• Excerpted passage:
Trump, Putin and why Europe and the UK need each other
Well, there you go. The Prime Minister has laid out her 12 objectives or conditions for a Brexit deal and it will no doubt prompt weeping and wailing from some of the usual suspects about how poor little Britain has committed national suicide, and there will be no deal, and then we’ll be sorry, and we will all be murdered in our beds, only there’s no point worrying about that, what with us having committed national suicide.
Actually, Theresa May has mapped out a perfectly sensible course, unless you think Britain leaving the EU is the end of the world.
What was most interesting about the May speech is that it shows that the British Deep State – or the part of it that is co-operating with May rather than trying to block Brexit – is starting to think and function properly again after the botched renegotiation last year and decades of pursuing a policy on the EU that was rendered redundant by the voters on June 23rd.
In essence, May has grasped that the UK has leverage in negotiations to come that it is increasingly clear are going to be asymmetric and about more than just trade. The UK is the leading non-US power in Nato. Even if it is depleted after defence cuts (which will need to be reversed) the UK is a serious presence and spends more on defence than countries sheltering under a US umbrella that it seems is suddenly full of holes. This is understood in Poland and (hopefully) Germany. The UK also has the leading listening, intelligence and security capability in Europe.

• Short exercise A: Reproduce verbatim the stretch of the Brexit commentary from "What was most" through "on June 23rd.".
• Short exercise B: According to the Brexit commentary, what position does the UK hold within Nato?
• Short exercise C: Extend the Brexit commentary, beginning after its final sentence.

• Data shown:
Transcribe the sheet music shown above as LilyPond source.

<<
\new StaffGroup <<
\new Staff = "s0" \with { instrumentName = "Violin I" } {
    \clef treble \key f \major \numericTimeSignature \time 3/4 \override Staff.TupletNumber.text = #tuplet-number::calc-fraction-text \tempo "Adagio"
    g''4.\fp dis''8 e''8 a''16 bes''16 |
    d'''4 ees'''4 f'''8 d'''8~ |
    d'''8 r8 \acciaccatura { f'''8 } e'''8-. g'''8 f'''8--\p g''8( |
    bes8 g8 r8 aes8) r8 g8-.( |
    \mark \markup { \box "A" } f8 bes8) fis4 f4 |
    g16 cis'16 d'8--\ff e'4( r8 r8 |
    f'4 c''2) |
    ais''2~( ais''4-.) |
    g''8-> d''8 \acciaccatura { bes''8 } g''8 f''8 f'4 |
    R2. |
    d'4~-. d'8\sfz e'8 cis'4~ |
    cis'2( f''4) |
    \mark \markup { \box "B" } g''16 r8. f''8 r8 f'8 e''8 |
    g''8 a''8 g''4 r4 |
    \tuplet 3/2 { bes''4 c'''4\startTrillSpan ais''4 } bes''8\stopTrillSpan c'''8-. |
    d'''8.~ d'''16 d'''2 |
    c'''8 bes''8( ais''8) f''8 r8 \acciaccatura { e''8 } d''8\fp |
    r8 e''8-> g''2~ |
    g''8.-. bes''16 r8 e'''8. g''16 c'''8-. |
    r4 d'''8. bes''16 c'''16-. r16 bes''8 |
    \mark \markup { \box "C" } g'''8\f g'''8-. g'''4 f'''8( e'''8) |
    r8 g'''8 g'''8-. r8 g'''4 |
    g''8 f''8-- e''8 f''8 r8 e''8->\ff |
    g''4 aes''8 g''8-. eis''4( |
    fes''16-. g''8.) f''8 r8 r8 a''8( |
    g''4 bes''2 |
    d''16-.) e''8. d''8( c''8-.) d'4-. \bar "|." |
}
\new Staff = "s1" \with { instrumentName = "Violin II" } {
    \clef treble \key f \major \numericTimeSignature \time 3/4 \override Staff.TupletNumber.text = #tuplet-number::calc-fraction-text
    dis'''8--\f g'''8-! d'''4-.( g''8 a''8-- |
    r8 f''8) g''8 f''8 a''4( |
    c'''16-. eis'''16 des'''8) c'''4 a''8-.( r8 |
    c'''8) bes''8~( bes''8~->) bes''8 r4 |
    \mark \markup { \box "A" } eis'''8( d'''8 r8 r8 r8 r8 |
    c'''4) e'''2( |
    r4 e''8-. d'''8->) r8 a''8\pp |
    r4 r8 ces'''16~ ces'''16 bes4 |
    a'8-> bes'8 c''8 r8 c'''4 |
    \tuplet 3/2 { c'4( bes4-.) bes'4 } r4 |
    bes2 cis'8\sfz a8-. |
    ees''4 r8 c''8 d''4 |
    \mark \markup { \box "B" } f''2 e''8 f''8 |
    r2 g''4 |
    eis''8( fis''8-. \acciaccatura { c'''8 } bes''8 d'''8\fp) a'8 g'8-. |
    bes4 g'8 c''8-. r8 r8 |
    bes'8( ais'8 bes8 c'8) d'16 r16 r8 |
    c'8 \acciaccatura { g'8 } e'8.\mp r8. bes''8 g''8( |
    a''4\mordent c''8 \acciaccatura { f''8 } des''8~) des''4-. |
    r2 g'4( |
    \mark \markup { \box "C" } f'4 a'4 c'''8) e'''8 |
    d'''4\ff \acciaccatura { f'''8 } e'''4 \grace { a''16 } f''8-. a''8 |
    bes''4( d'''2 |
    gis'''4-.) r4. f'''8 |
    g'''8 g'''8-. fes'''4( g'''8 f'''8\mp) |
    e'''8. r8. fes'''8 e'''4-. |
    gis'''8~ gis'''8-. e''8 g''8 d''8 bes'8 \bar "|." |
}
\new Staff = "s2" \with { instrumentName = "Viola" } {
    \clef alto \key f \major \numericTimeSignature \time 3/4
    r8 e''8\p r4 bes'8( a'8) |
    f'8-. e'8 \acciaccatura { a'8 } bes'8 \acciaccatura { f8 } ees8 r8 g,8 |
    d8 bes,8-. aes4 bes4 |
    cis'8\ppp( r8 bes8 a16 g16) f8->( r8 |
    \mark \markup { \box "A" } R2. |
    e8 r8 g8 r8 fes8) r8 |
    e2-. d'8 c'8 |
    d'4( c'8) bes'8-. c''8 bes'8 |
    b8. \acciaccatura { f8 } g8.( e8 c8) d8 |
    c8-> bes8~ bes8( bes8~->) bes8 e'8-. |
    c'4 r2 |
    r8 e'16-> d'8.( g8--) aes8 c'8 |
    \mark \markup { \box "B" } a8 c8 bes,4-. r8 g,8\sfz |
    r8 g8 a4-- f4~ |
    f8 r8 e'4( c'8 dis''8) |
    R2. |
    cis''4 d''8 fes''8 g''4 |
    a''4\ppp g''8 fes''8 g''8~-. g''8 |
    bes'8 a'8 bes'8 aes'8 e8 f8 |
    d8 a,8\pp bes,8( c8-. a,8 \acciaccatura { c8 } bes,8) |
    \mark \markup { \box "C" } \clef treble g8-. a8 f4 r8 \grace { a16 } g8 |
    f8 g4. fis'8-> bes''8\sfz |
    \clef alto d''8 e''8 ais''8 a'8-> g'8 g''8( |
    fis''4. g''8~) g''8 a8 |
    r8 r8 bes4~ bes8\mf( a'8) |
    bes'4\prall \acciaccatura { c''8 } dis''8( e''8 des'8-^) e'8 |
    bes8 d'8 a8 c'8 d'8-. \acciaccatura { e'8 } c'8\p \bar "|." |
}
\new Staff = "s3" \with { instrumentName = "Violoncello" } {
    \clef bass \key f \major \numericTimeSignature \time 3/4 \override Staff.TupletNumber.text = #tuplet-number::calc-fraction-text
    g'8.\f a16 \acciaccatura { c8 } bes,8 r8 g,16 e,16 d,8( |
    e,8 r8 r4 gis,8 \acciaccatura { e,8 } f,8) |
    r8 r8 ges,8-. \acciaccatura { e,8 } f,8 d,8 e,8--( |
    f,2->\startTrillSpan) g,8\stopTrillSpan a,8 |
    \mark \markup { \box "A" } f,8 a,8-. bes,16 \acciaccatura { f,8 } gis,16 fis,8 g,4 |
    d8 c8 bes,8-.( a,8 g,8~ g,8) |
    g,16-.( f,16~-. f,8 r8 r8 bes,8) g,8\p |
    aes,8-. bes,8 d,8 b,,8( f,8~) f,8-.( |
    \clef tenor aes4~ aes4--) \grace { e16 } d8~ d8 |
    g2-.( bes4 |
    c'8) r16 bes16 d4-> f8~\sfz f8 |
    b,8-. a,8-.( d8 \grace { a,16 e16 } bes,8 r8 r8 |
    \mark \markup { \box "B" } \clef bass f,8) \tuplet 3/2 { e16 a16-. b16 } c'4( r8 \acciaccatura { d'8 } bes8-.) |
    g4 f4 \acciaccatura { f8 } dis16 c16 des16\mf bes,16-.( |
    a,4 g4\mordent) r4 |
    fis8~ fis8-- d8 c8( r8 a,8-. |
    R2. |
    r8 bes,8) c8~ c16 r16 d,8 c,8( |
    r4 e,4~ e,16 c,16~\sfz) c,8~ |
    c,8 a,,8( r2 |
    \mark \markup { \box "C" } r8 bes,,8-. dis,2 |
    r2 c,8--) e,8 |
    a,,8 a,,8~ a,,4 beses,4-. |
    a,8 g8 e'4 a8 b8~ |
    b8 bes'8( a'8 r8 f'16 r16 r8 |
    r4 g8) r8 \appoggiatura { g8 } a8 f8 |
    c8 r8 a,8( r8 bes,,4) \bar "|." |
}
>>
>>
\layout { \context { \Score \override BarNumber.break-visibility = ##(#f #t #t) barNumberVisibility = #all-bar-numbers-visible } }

• Task response A:
What was most interesting about the May speech is that it shows that the British Deep State – or the part of it that is co-operating with May rather than trying to block Brexit – is starting to think and function properly again after the botched renegotiation last year and decades of pursuing a policy on the EU that was rendered redundant by the voters on June 23rd.

• Task response B: It is the leading non-US power in Nato.

• Task response C:
That matters, a lot, when the subject of Western security, long taken for granted, is back, thanks to Putin’s predations and the anti-Nato pronouncements of President-elect Trump. There is also the threat from Islamist fascist maniacs who want to kill citizens in Berlin, Birmingham and Barcelona, or anywhere they can.
How to proceed? There is a little time, although not much. NATO is sensibly deploying more troops to the East, and there is an understanding that Western European intelligence co-operation against Russian cyber warfare needs to improve, as Moscow gets ready to have more fun with other people’s elections, this time in Europe.
Donald Trump’s declaration that Nato is obsolete should not be taken as an indication that Nato is finished entirely, of course. Trump tends to take these positions that reflect his emotional impulses and need for attention. To that end, his daft statement that Merkel (a democrat and ally) and Putin (a demagogue and destroyer) are equivalent seems to have infuriated the Germans. It is surprising that they are surprised. This is Trump. Did they think he was going to morph into James Baker or Ronald Reagan after his election?
But there is a tussle in the new administration. Trump’s terrific pick for US defense secretary, General Mattis, is a supporter of NATO. The fight in the administration is clearly going to intensify (with Mattis the good guy) and it is unclear who will prevail. Will Mattis even stay for long? Will Congressional Republicans go round Trump and reassure NATO allies? Senator John McCain (a war hero mocked by Trump for his trouble) has already proposed a $500bn increase in defence spending, and Congress controls spending. It may be a year or two before we know the outcome of this struggle for power and the direction of US policy.
Europe must use the limited time available intelligently.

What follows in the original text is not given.